Okay, the Gerber baby. Fat cheeks. Mouth open. Goo-goo eyes. Baby. Applesauce. Pureed peaches. Steady.
Focus.
Your son. That was easier.
Your son.
Throwing a ball in the yard. Hamburger smell. Beer can. Cute kid. American Dream. Fatherhood. Dad. Daddy. Da-da. Da.

He could die here with the mask. Just let his heart explode.

He uncoiled, jammed the mask in the crevasse, let it go. Inching backward, he grabbed his shovel, hurled dirt, filling in the hole before he changed his mind. What was the opposite of looting? Burial. Consecration. Dedication.
Hallowed be Thy name.
He was going to have a son. Baby. You could sing to a baby. Baby. He sang now, the Grateful Dead. Jerry Garcia's honeycomb voice.
There is a road, no simple highway, between the dawn and the dark of night.

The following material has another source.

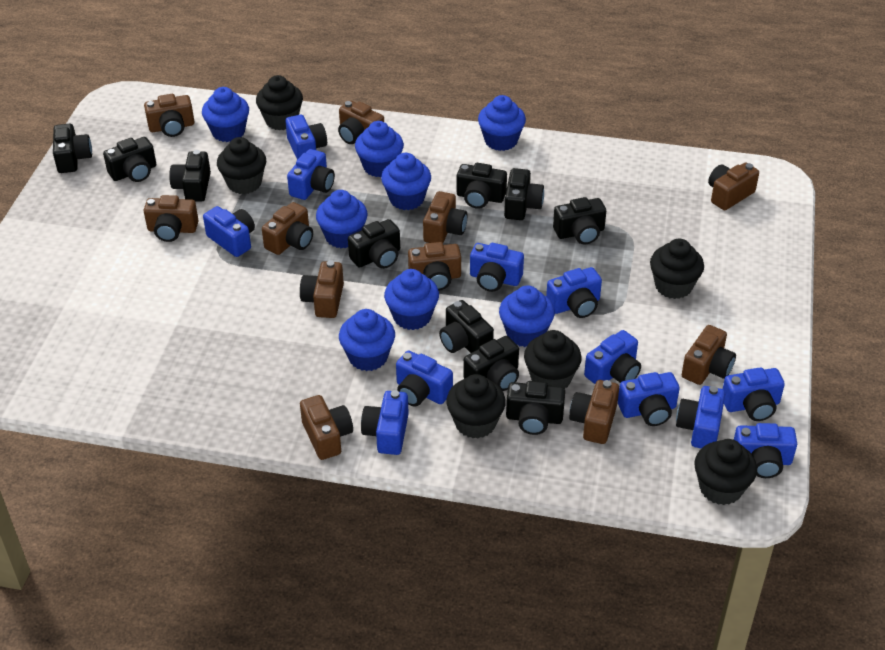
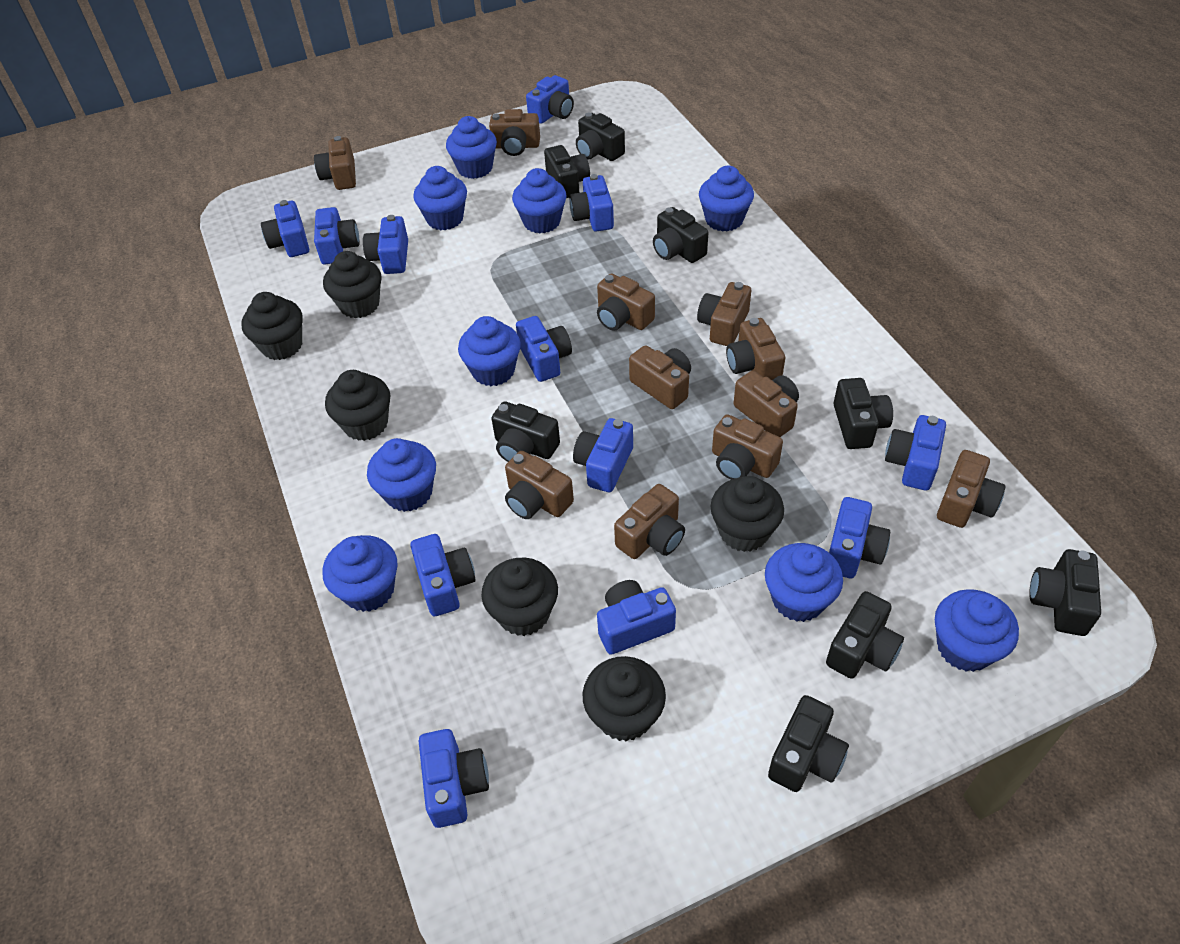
black camera: 10 -> 8
blue cupcake: 8 -> 9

The job got done. It was easier to bury things than reveal them. He'd known that ever since he'd had something to hide. He crawled
into the sun, thinking,
Adiós, amigo.
Christopher Maddox, the college dropout from Divide, Colorado, was never climbing into another cave. He wasn't a looter anymore. He was Cruise Maddox, honest man, expectant father. That was something. Good enough for today. Tomorrow. Amen.